◆ Information provided
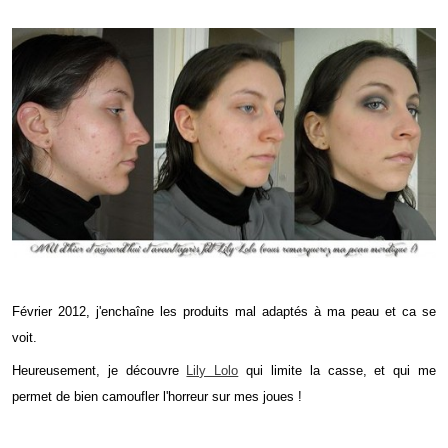
Février 2012, j'enchaîne les produits mal adaptés à ma peau et ca se
voit.
Heureusement, je découvre
Lily Lolo
qui limite la casse, et qui me
permet de bien camoufler l'horreur sur mes joues !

◆ Task description
The response must contain exactly the lines from the one with "Heureusement, je découvre" through the last line of the material above, both ends included, and no others.

◆ Exercise result
Heureusement, je découvre
Lily Lolo
qui limite la casse, et qui me
permet de bien camoufler l'horreur sur mes joues !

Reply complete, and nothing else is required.